I dont see this problem if I dont use the daemon (–no-daemon). I thought it could be something related to cache, and I’ve deleted .gradle/caches content, but no change, I tried with --no-build-cache no luck.
I tried to delete the build folders and regenerate the data, still the same issue.

What am i missing? From where is it picking up the old GUID?

This sounds like custom logic that is in your build script, not something that is part of Gradle itself.

There’s not enough here to go on.

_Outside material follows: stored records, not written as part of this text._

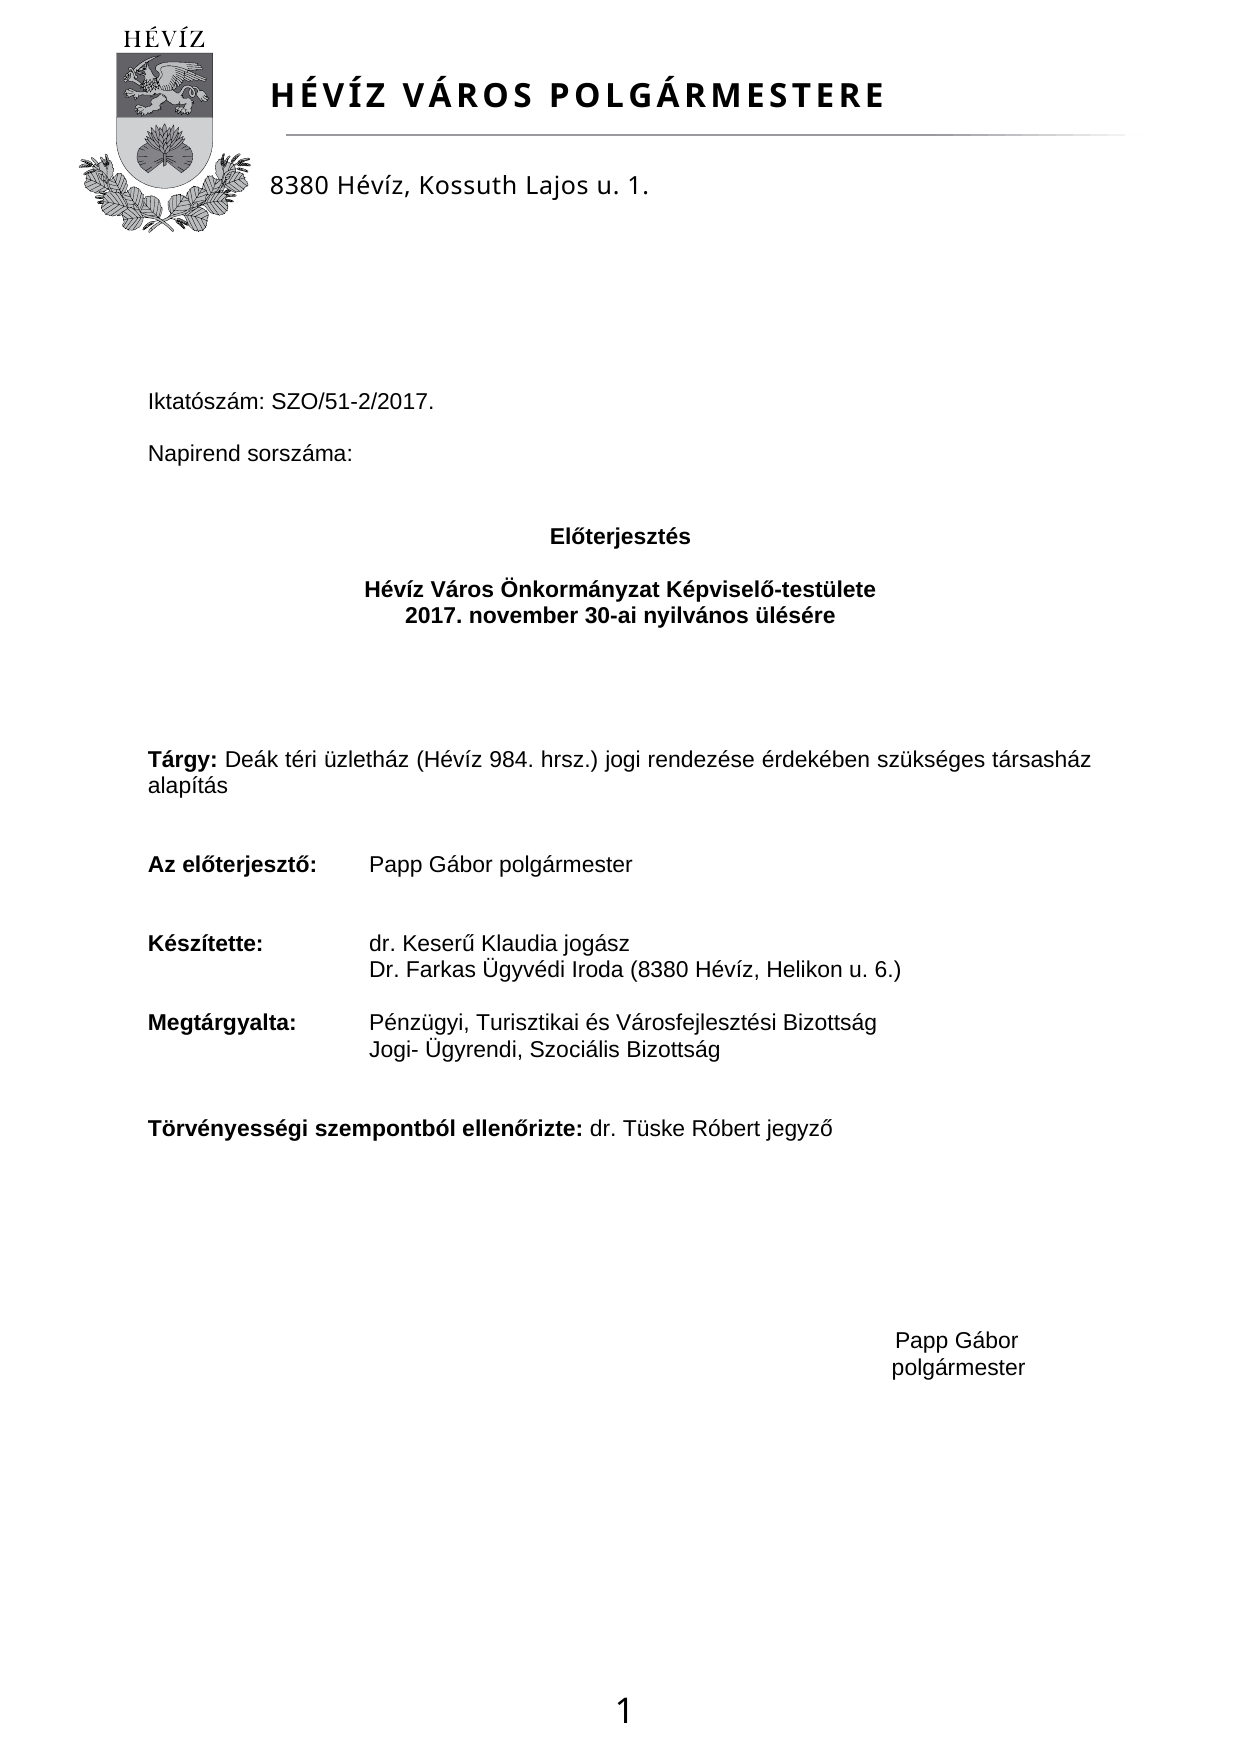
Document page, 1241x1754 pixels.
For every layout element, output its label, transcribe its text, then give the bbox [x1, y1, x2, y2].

text Iktatószám: SZO/51-2/2017. [148, 388, 1093, 414]
text Hévíz Város Önkormányzat Képviselő-testülete [148, 576, 1093, 602]
text Papp Gábor [148, 1327, 1093, 1353]
text Az előterjesztő: Papp Gábor polgármester [148, 851, 1093, 877]
text Törvényességi szempontból ellenőrizte: dr. Tüske Róbert jegyző [148, 1114, 1093, 1141]
text polgármester [148, 1353, 1093, 1380]
text 2017. november 30-ai nyilvános ülésére [148, 602, 1093, 629]
text Napirend sorszáma: [148, 440, 1093, 467]
text 8380 Hévíz, Kossuth Lajos u. 1. [227, 168, 1093, 202]
text Dr. Farkas Ügyvédi Iroda (8380 Hévíz, Helikon u. 6.) [148, 956, 1093, 983]
text HÉVÍZ VÁROS POLGÁRMESTERE [213, 72, 1093, 117]
text Megtárgyalta: Pénzügyi, Turisztikai és Városfejlesztési Bizottság [148, 1009, 1093, 1036]
text Készítette: dr. Keserű Klaudia jogász [148, 930, 1093, 956]
text Jogi- Ügyrendi, Szociális Bizottság [148, 1036, 1093, 1062]
text 8380 Hévíz, Kossuth Lajos u. 1. [148, 168, 217, 202]
text Előterjesztés [148, 523, 1093, 549]
text Tárgy: Deák téri üzletház (Hévíz 984. hrsz.) jogi rendezése érdekében szükséges társasház alapítás [148, 746, 1093, 798]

We can’t debug custom code we’ve never seen.

I tried to upload some of my project files, but it says New users can’t upload.
jjustinic, can you tell me what information you are looking for?

There’s no need to upload files. It’s perfectly fine to post small snippets of code or links to a GitHub repo or Gist. The code that’s generating / consuming these GUIDs is going to be the most important, since that’s what you’re having issues with.

Paste relevant snippets between a start and end line with 3 backticks:

```
// code goes here
```

Thank you and ok, but how does daemon vs --no-daemon is changing this behavior?
So, I believe there is not much to suspect the plugin code that I am working on.

I am under an impression that this could be a gradle issue and hence using this Forum.

Using --daemon vs. --no-daemon determines whether or not multiple builds run in the same process or not. The incorrect use of a static variable will absolutely cause a problem here when using the daemon.

The only GUIDs that Gradle is creating though are very low level and if those are what you’re looking at, you’re not focusing on the right thing to actually diagnose your problem. Those related to the daemon will reflect differently depending on whether or not the same process executes multiple builds. If you’re looking at something higher level that could impact up-to-date checking, that’s being introduced by your build or plugins that it uses.

It’s impossible to provide you with any actionable advice without code and/or details about the tasks and how their execution is actually impacting the bundles though.